Años después, cuando estaba en Santa Cruz y mi amigo David Foster Wallace se había mudado a Clare­mont, Bill me llamó con otra propuesta: “Oye, Jon”, dijo con la voz más llana de la que era capaz. “¿Has estado alguna vez en el mar de Saltón? Estoy trabajando ahí en un proyecto y se me ha ocurrido que a lo mejor tú, yo y Foster Wallace podríamos ir juntos de acampada.” In­cluso viniendo de Vollmann, la propuesta parecía una lo­cura. El mar de Saltón, un lago moribundo en medio del desierto que se extiende al oeste de San Diego, es uno de los lugares del país que peor huele y que menos invita a la acampada, y además yo no conocía a nadie que ama­ra tan poco la vida al aire libre como David. Sin embargo, le dije a Bill que se lo comentaría. Cuando lo hice, David respondió con un silencio doloroso y cambió de tema. Tuvo que pasar mucho tiempo para que me diera cuenta de que aquella idea de Bill también había sido brillante y lamentara no haber presionado más a David.

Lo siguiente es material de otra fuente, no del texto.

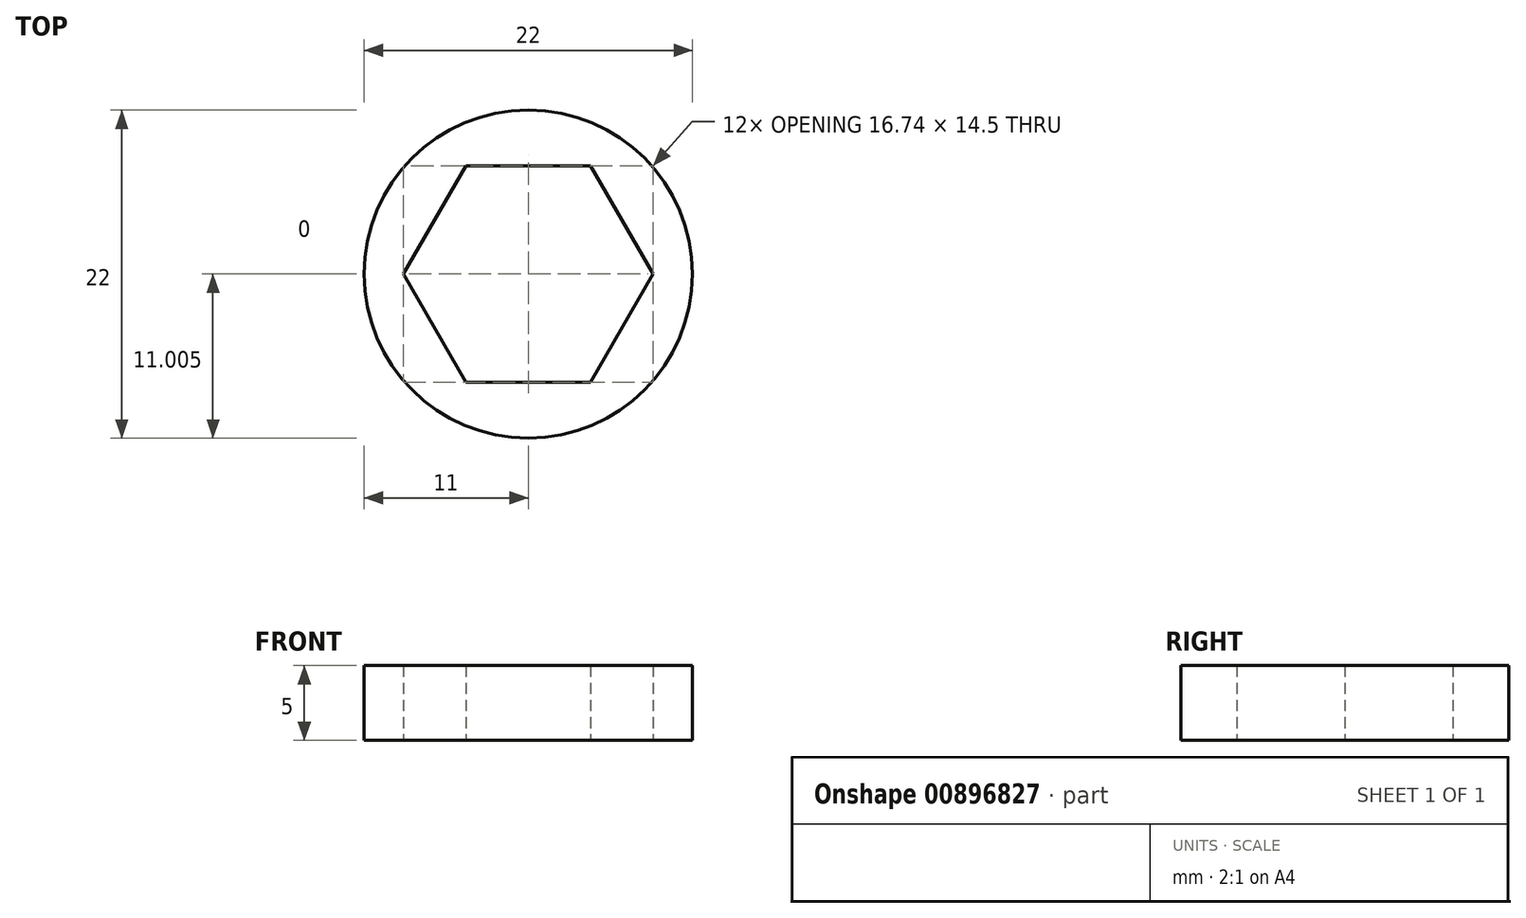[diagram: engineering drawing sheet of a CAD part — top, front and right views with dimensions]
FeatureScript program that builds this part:
annotation { "Feature Type Name" : "Feature", "Feature Type Description" : "" }
export const myFeature = defineFeature(function(context is Context, id is Id, definition is map)
    precondition{}
    {
        {
            var Q0;
            Q0=qCreatedBy(makeId("Top.planeOp"),FACE);
            var sketch = newSketch(context, id + "F0", { "sketchPlane" : qUnion([Q0])});
            skCircle(sketch, "E0.cCircle", {"center": v(1.1, 28.3) * mm, "radius": 7.25 * mm, "construction": true});
            skLineSegment(sketch, "E0.0", {"start": v(-3.08, 35.54) * mm, "end": v(5.3, 35.54) * mm});
            skLineSegment(sketch, "E0.1", {"start": v(5.3, 35.54) * mm, "end": v(9.48, 28.3) * mm});
            skLineSegment(sketch, "E0.2", {"start": v(9.48, 28.3) * mm, "end": v(5.3, 21.04) * mm});
            skLineSegment(sketch, "E0.3", {"start": v(5.3, 21.04) * mm, "end": v(-3.08, 21.04) * mm});
            skLineSegment(sketch, "E0.4", {"start": v(-3.08, 21.04) * mm, "end": v(-7.26, 28.3) * mm});
            skLineSegment(sketch, "E0.5", {"start": v(-7.26, 28.3) * mm, "end": v(-3.08, 35.54) * mm});
            skPoint(sketch, "E0.0.midPoint", {"position": v(1.1, 35.54) * mm});
            skCircle(sketch, "E1", {"center": v(1.1, 28.3) * mm, "radius": 11 * mm});
            skSolve(sketch);
        }
        {
            var Q0;
            Q0=qSketchRegion(id+"F0",true);
            extrude(context, id + "F1", {"entities" : qUnion([Q0]), "depth" : 5 * mm, "offsetDistance" : 25.4 * mm});
        }
    });
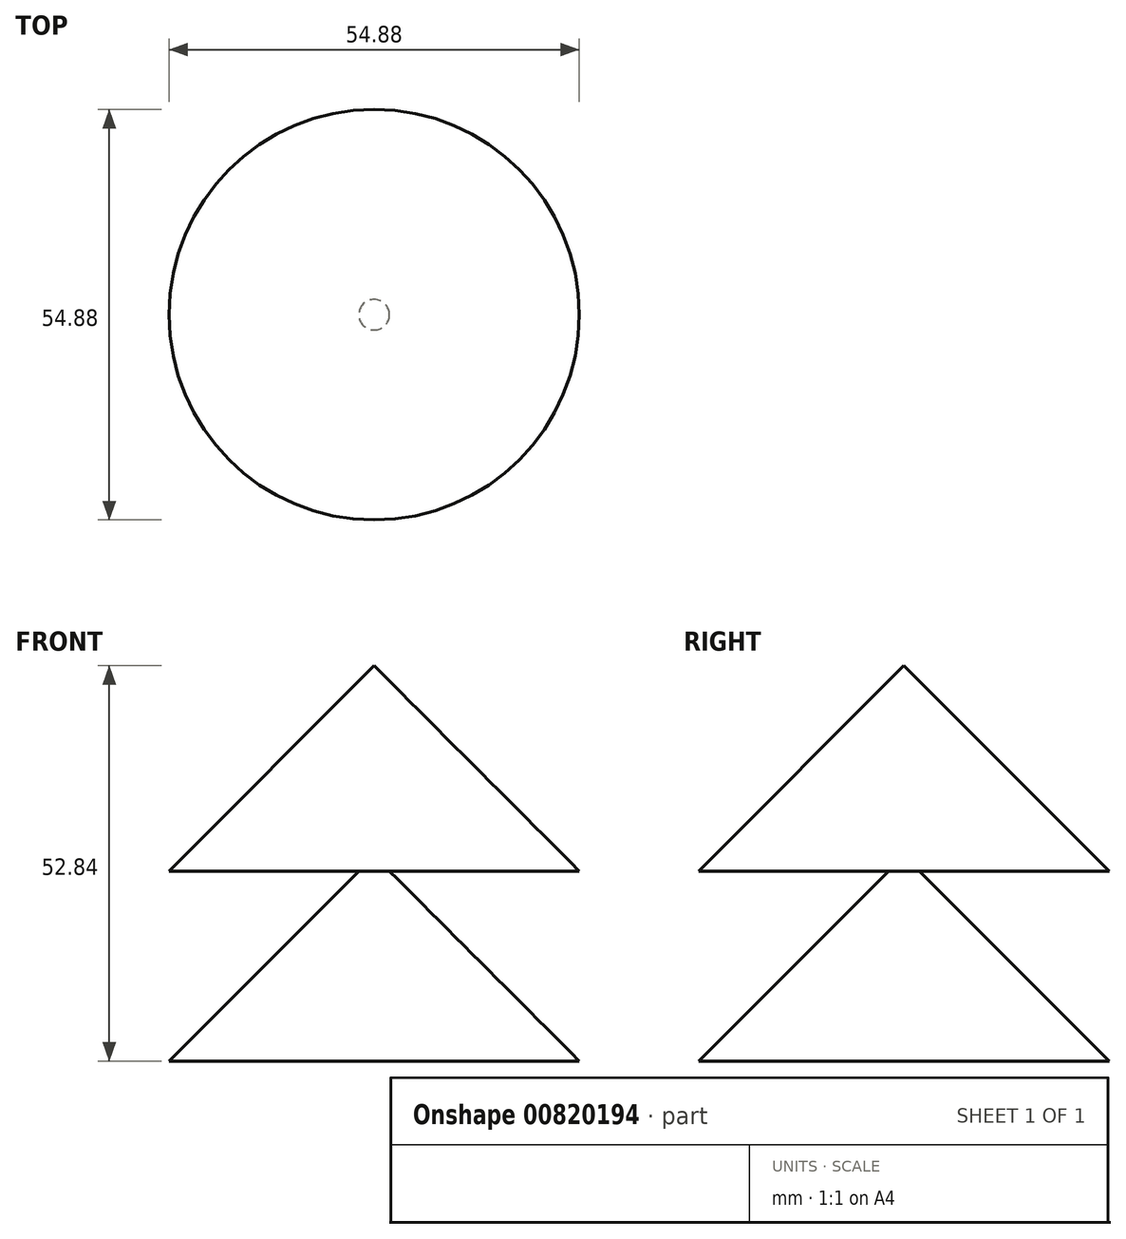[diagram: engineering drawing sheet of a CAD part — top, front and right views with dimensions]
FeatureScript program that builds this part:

Entre otras cosas, había descubierto que el mar de Saltón es uno de los lugares más importantes del país para la observación de pájaros, hasta el extremo de compensar el sufrimiento provocado por el hedor y las nubes de moscas. Deseé poder meterme durante unos días en un universo alter­nativo en el que acamparía con mis dos talentosos ami­gos, un universo en el que ambos estarían vivos y podrían trabar amistad entre ellos, porque a esas alturas, en el universo en el que escribo esto, David estaba muerto y Bill y yo ya no seguíamos en contacto.